**Description of the task**
With the images removed, repeat the data below exactly.

**Task data**

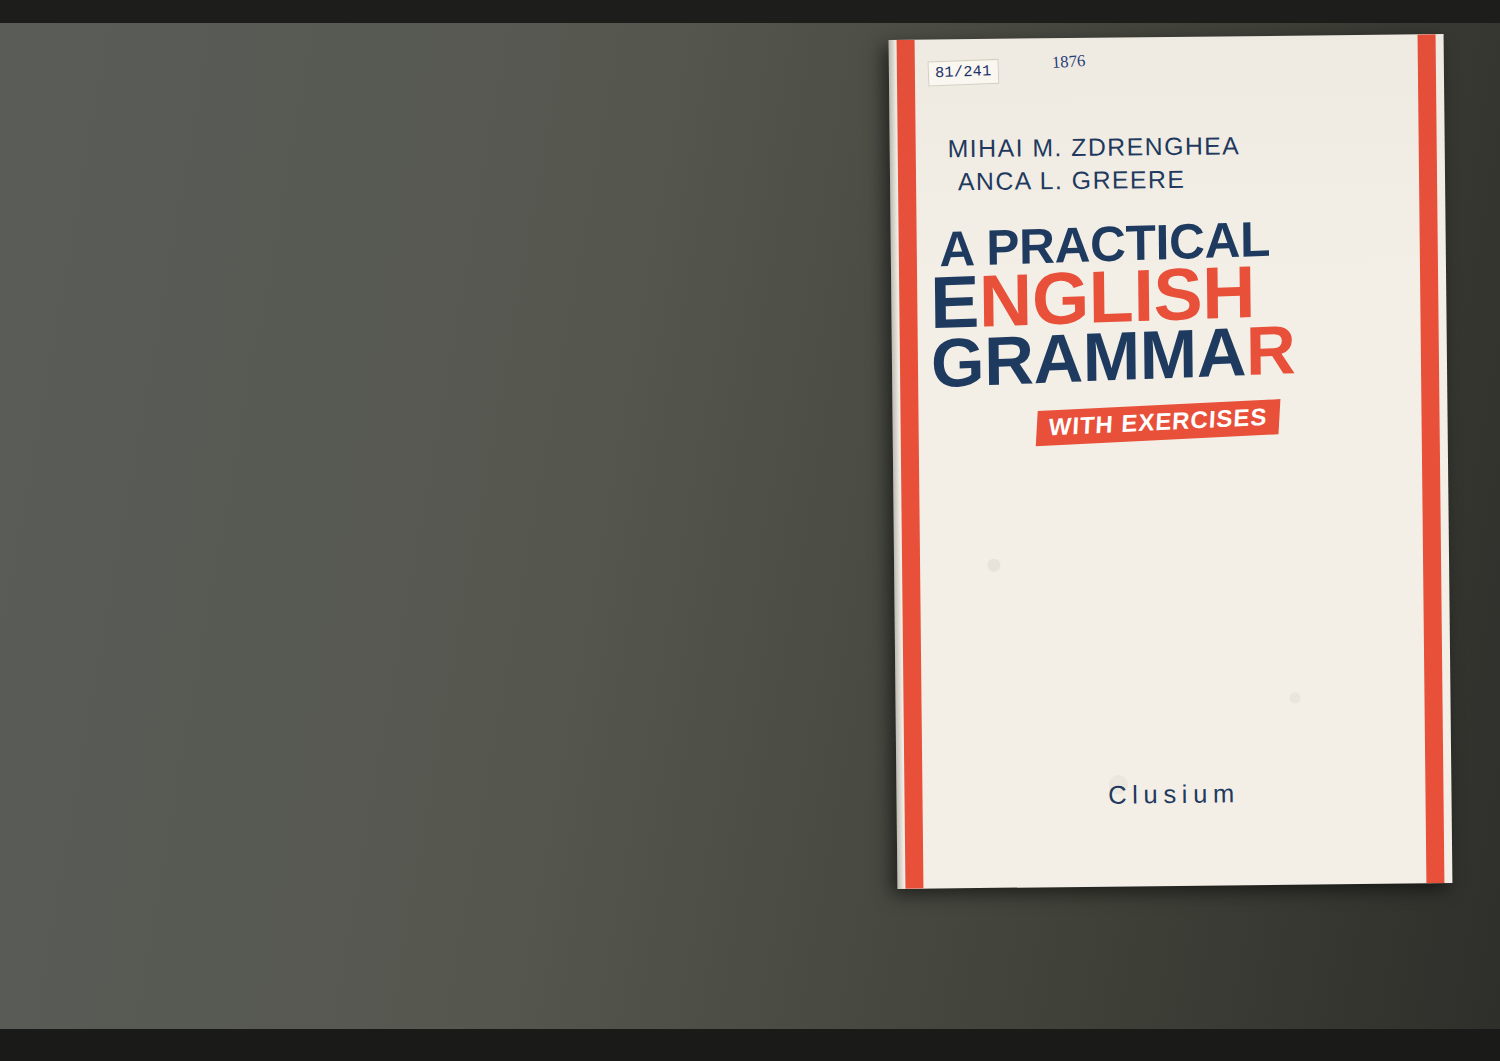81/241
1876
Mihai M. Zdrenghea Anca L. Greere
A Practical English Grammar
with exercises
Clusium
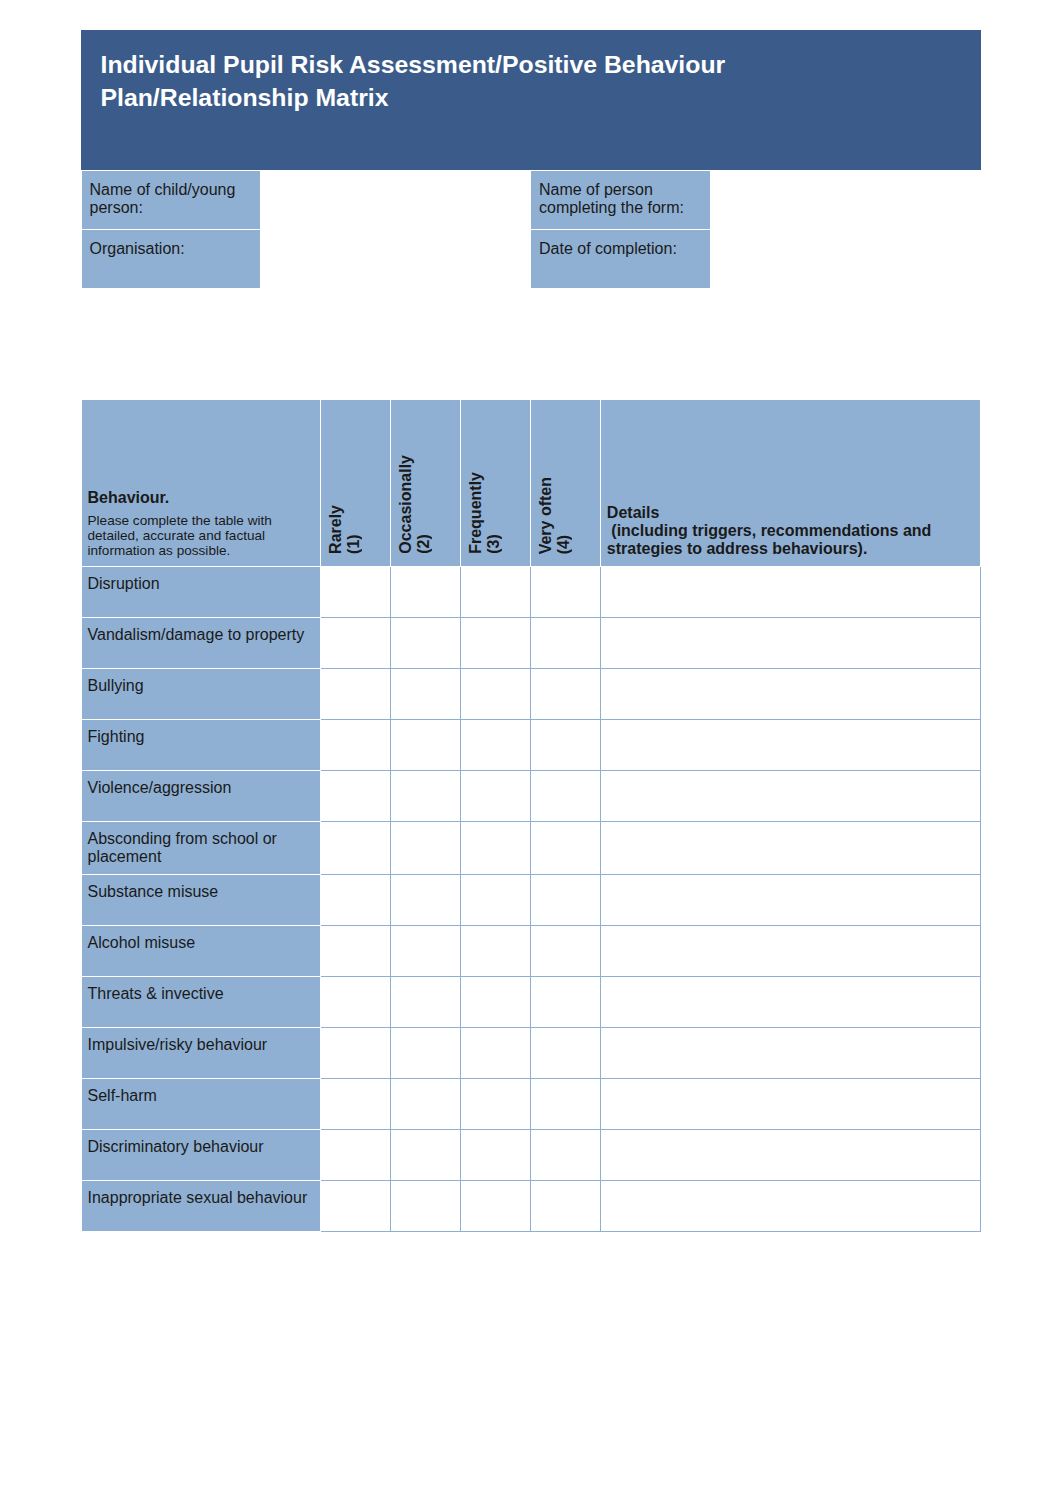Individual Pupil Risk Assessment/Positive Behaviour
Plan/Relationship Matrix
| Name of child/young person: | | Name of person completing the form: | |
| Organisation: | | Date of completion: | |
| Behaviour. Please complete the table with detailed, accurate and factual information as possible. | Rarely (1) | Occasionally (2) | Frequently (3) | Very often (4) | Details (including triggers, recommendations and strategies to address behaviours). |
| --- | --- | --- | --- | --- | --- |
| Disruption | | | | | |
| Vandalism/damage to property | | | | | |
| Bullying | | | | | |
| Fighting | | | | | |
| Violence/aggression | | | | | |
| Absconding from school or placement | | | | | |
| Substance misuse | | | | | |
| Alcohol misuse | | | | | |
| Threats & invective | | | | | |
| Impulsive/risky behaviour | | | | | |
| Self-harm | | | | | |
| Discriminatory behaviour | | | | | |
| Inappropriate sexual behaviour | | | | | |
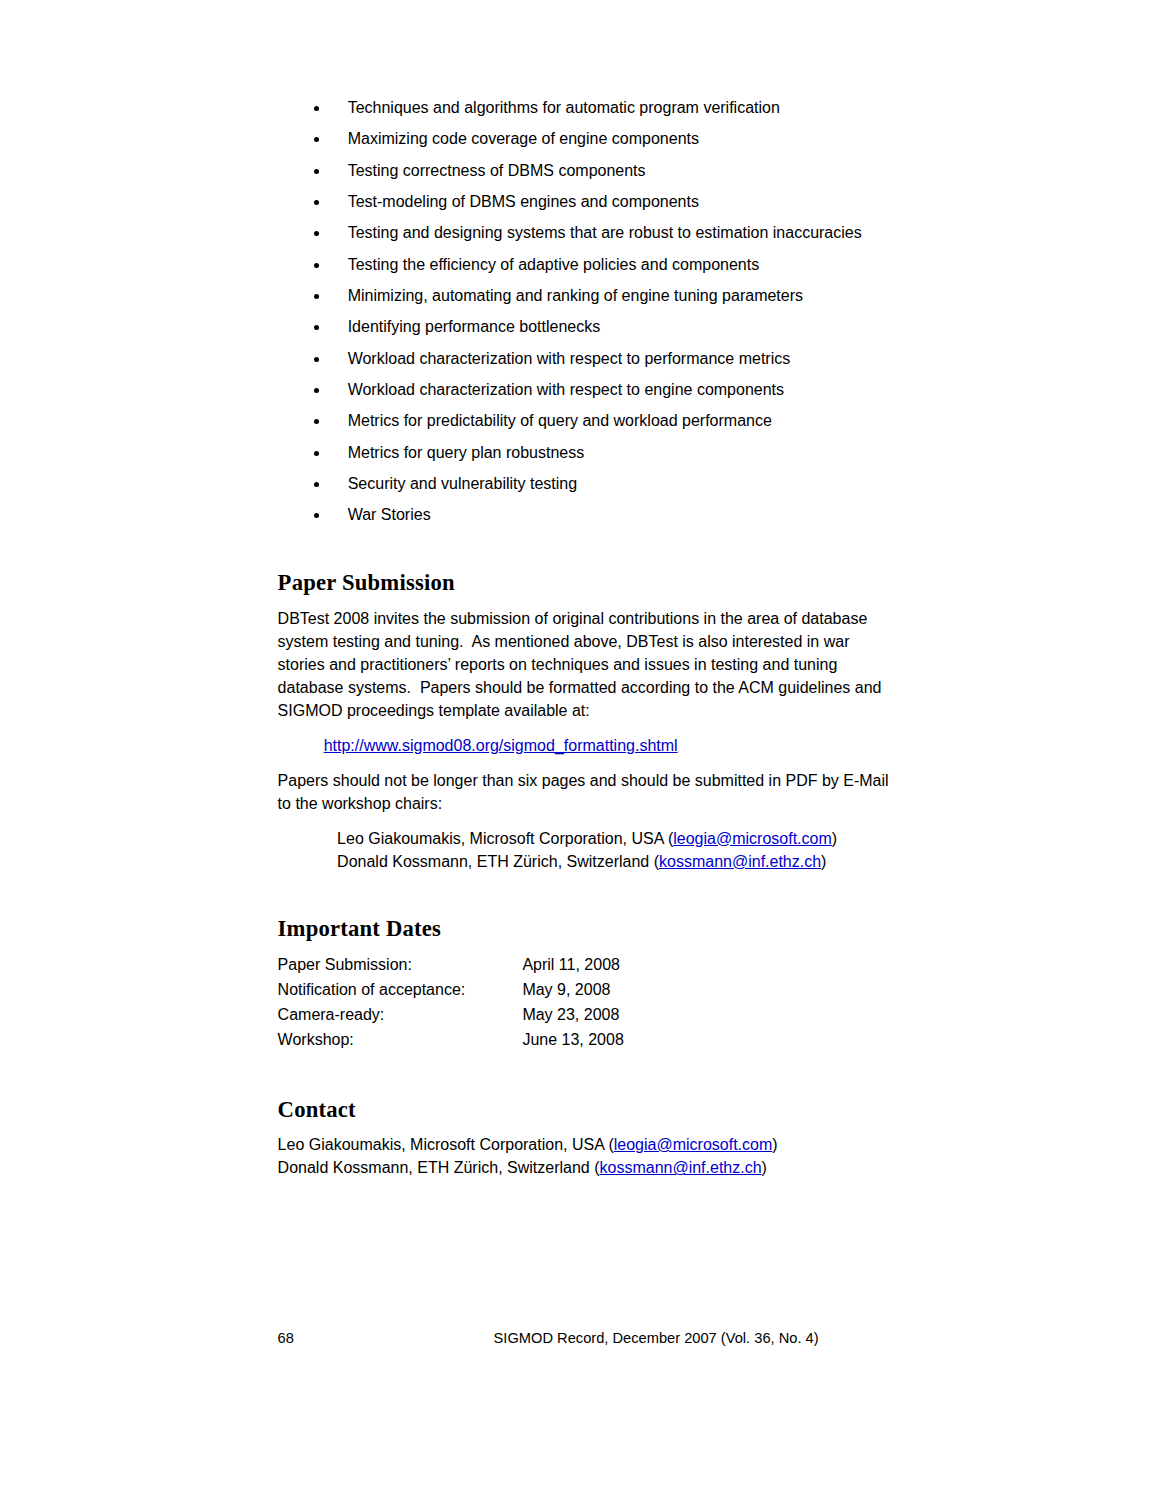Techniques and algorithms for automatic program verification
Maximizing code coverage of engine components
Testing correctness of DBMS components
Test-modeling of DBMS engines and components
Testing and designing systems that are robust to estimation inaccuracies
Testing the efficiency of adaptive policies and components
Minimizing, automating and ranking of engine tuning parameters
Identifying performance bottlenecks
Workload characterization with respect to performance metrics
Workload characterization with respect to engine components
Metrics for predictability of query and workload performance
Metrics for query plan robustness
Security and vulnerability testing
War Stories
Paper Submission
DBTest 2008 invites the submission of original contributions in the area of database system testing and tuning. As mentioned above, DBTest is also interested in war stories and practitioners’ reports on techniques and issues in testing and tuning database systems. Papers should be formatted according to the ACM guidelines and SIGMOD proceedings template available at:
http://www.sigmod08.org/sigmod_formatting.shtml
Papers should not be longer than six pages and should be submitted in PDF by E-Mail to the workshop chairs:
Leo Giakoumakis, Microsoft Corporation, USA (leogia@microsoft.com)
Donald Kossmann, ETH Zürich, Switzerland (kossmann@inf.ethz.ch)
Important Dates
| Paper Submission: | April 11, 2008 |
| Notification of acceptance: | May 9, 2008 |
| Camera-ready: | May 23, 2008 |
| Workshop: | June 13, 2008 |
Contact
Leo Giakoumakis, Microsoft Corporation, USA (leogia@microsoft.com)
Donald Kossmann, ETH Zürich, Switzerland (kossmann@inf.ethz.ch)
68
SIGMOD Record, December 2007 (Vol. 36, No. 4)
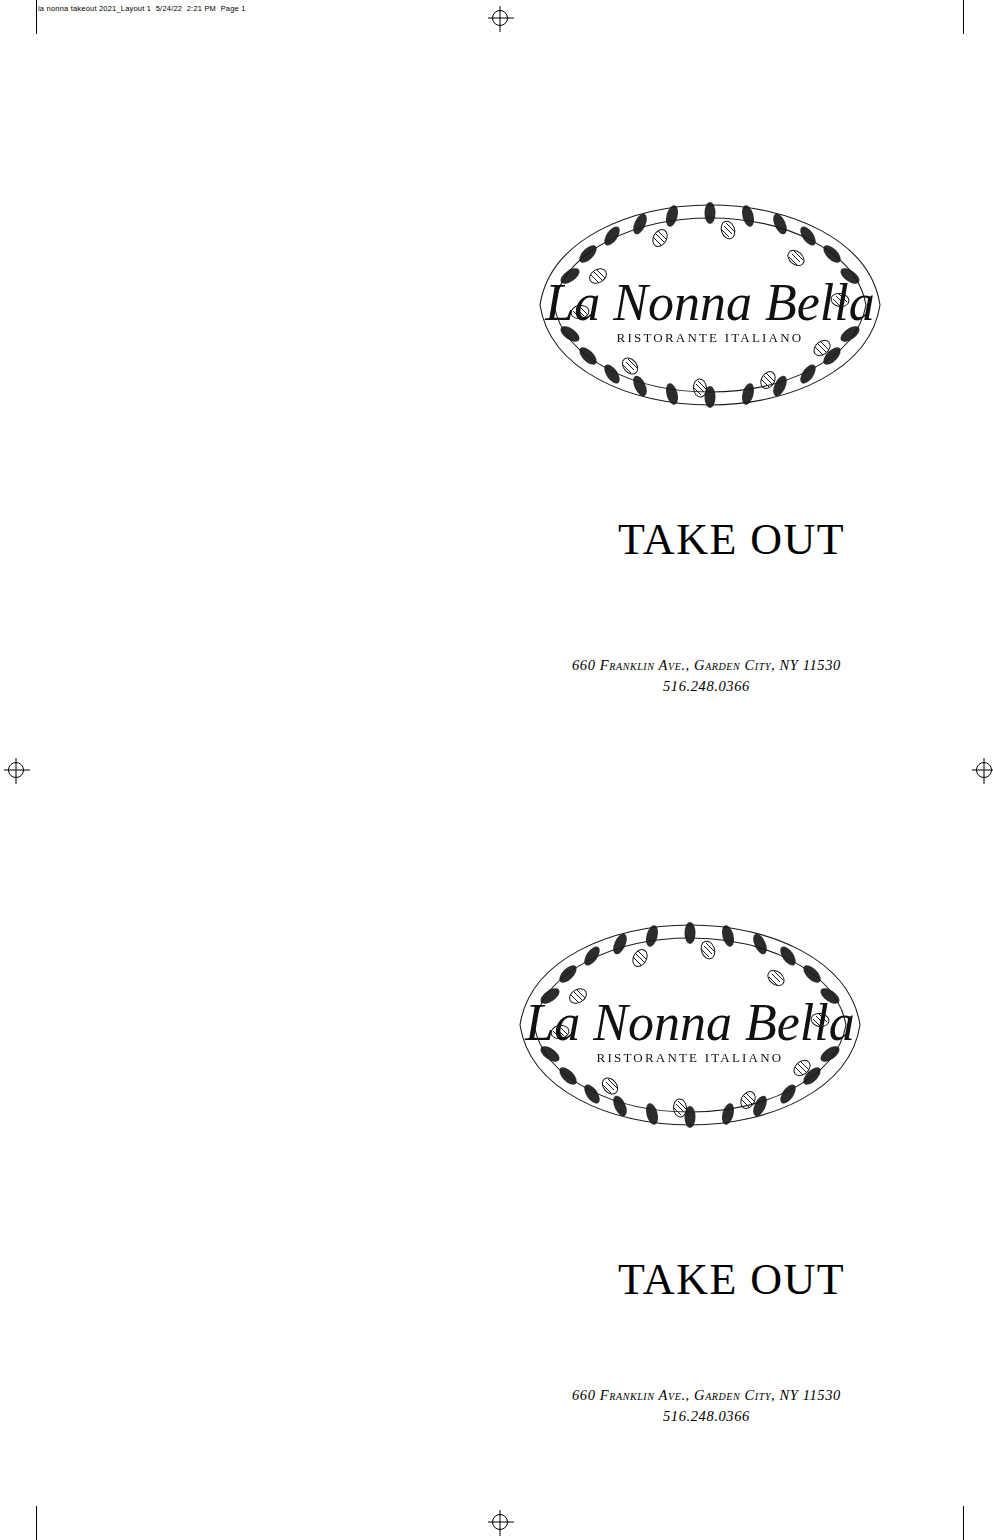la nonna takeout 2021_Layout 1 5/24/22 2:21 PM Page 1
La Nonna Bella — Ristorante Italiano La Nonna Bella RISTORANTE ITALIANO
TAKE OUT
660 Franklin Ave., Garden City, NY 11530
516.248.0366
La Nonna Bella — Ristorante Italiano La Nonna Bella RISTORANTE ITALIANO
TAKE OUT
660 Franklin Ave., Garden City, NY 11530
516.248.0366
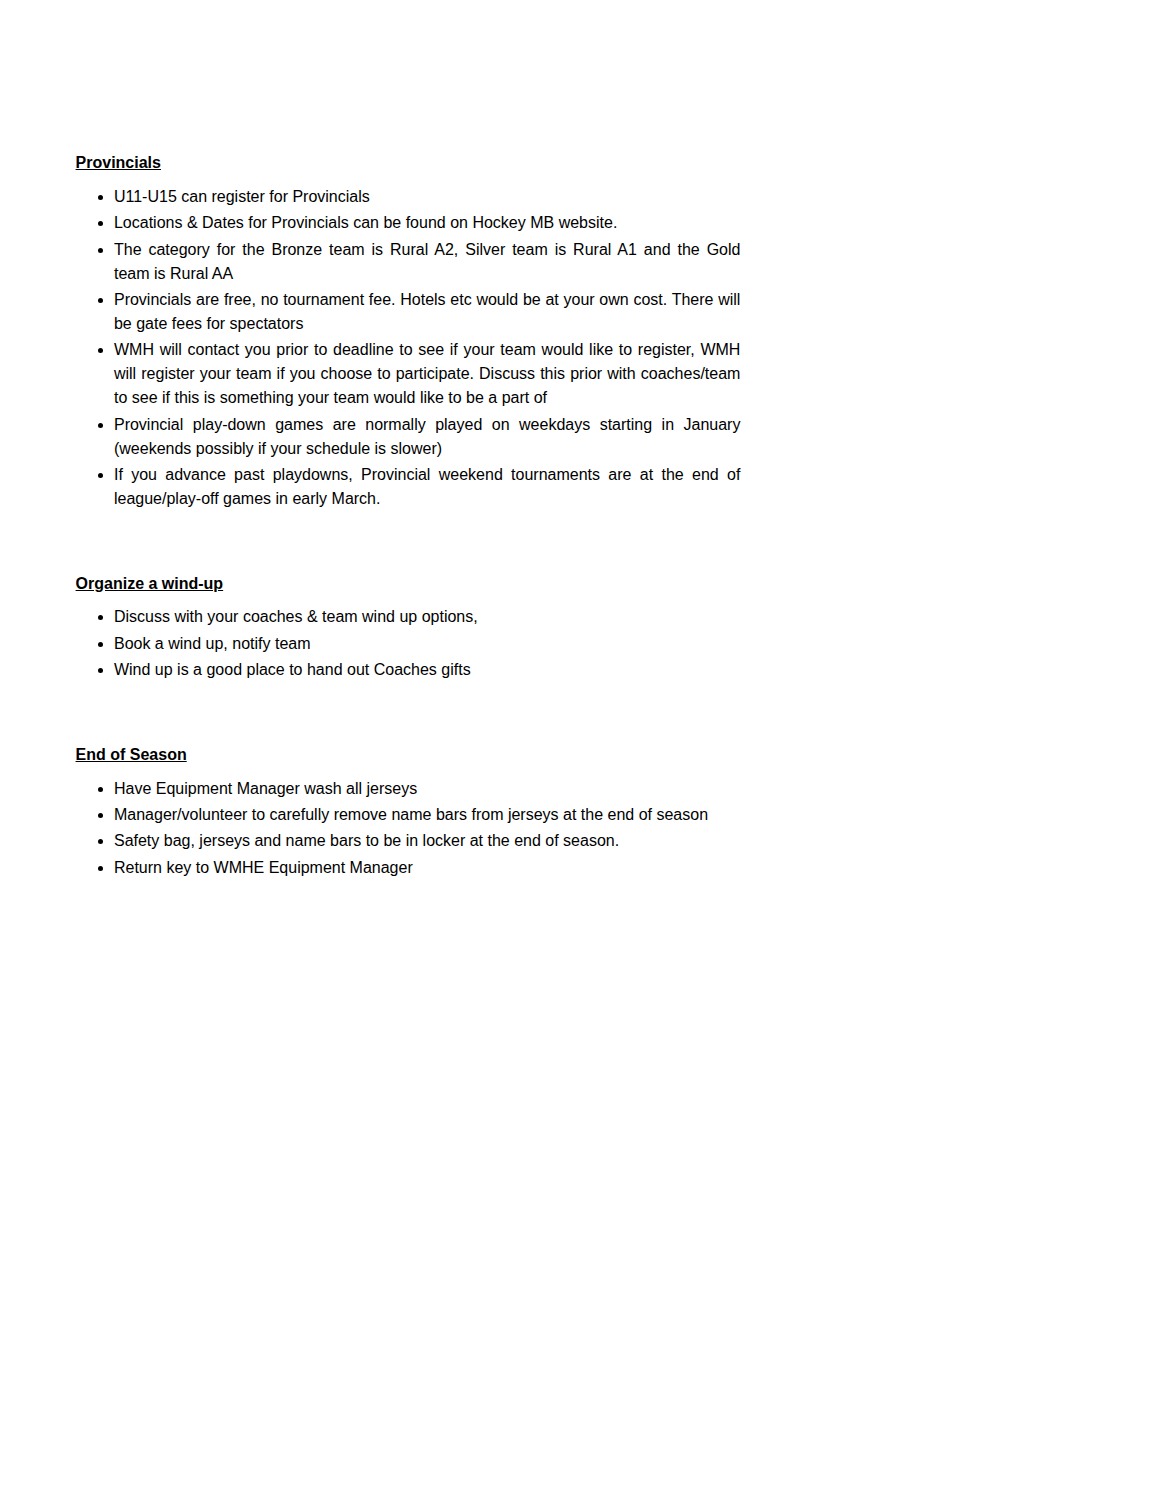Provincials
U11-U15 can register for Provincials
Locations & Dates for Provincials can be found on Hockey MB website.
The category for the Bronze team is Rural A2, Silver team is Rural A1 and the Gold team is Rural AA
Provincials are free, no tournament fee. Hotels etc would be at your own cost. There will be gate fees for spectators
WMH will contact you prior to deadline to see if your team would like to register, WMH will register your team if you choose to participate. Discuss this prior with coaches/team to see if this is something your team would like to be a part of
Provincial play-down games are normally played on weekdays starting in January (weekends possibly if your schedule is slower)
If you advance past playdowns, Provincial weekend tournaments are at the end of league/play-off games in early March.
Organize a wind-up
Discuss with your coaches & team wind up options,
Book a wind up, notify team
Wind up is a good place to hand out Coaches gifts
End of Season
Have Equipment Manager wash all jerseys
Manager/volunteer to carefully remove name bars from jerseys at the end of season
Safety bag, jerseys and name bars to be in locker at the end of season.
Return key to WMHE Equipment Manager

**Solved exercise**
81/241
1876
Mihai M. Zdrenghea Anca L. Greere
A Practical English Grammar
with exercises
Clusium
Individual Pupil Risk Assessment/Positive Behaviour
Plan/Relationship Matrix
| Name of child/young person: | | Name of person completing the form: | |
| Organisation: | | Date of completion: | |
| Behaviour. Please complete the table with detailed, accurate and factual information as possible. | Rarely (1) | Occasionally (2) | Frequently (3) | Very often (4) | Details (including triggers, recommendations and strategies to address behaviours). |
| --- | --- | --- | --- | --- | --- |
| Disruption | | | | | |
| Vandalism/damage to property | | | | | |
| Bullying | | | | | |
| Fighting | | | | | |
| Violence/aggression | | | | | |
| Absconding from school or placement | | | | | |
| Substance misuse | | | | | |
| Alcohol misuse | | | | | |
| Threats & invective | | | | | |
| Impulsive/risky behaviour | | | | | |
| Self-harm | | | | | |
| Discriminatory behaviour | | | | | |
| Inappropriate sexual behaviour | | | | | |
Techniques and algorithms for automatic program verification
Maximizing code coverage of engine components
Testing correctness of DBMS components
Test-modeling of DBMS engines and components
Testing and designing systems that are robust to estimation inaccuracies
Testing the efficiency of adaptive policies and components
Minimizing, automating and ranking of engine tuning parameters
Identifying performance bottlenecks
Workload characterization with respect to performance metrics
Workload characterization with respect to engine components
Metrics for predictability of query and workload performance
Metrics for query plan robustness
Security and vulnerability testing
War Stories
Paper Submission
DBTest 2008 invites the submission of original contributions in the area of database system testing and tuning. As mentioned above, DBTest is also interested in war stories and practitioners’ reports on techniques and issues in testing and tuning database systems. Papers should be formatted according to the ACM guidelines and SIGMOD proceedings template available at:
http://www.sigmod08.org/sigmod_formatting.shtml
Papers should not be longer than six pages and should be submitted in PDF by E-Mail to the workshop chairs:
Leo Giakoumakis, Microsoft Corporation, USA (leogia@microsoft.com)
Donald Kossmann, ETH Zürich, Switzerland (kossmann@inf.ethz.ch)
Important Dates
| Paper Submission: | April 11, 2008 |
| Notification of acceptance: | May 9, 2008 |
| Camera-ready: | May 23, 2008 |
| Workshop: | June 13, 2008 |
Contact
Leo Giakoumakis, Microsoft Corporation, USA (leogia@microsoft.com)
Donald Kossmann, ETH Zürich, Switzerland (kossmann@inf.ethz.ch)
68
SIGMOD Record, December 2007 (Vol. 36, No. 4)
la nonna takeout 2021_Layout 1 5/24/22 2:21 PM Page 1
La Nonna Bella — Ristorante Italiano La Nonna Bella RISTORANTE ITALIANO
TAKE OUT
660 Franklin Ave., Garden City, NY 11530
516.248.0366
La Nonna Bella — Ristorante Italiano La Nonna Bella RISTORANTE ITALIANO
TAKE OUT
660 Franklin Ave., Garden City, NY 11530
516.248.0366
Provincials
U11-U15 can register for Provincials
Locations & Dates for Provincials can be found on Hockey MB website.
The category for the Bronze team is Rural A2, Silver team is Rural A1 and the Gold team is Rural AA
Provincials are free, no tournament fee. Hotels etc would be at your own cost. There will be gate fees for spectators
WMH will contact you prior to deadline to see if your team would like to register, WMH will register your team if you choose to participate. Discuss this prior with coaches/team to see if this is something your team would like to be a part of
Provincial play-down games are normally played on weekdays starting in January (weekends possibly if your schedule is slower)
If you advance past playdowns, Provincial weekend tournaments are at the end of league/play-off games in early March.
Organize a wind-up
Discuss with your coaches & team wind up options,
Book a wind up, notify team
Wind up is a good place to hand out Coaches gifts
End of Season
Have Equipment Manager wash all jerseys
Manager/volunteer to carefully remove name bars from jerseys at the end of season
Safety bag, jerseys and name bars to be in locker at the end of season.
Return key to WMHE Equipment Manager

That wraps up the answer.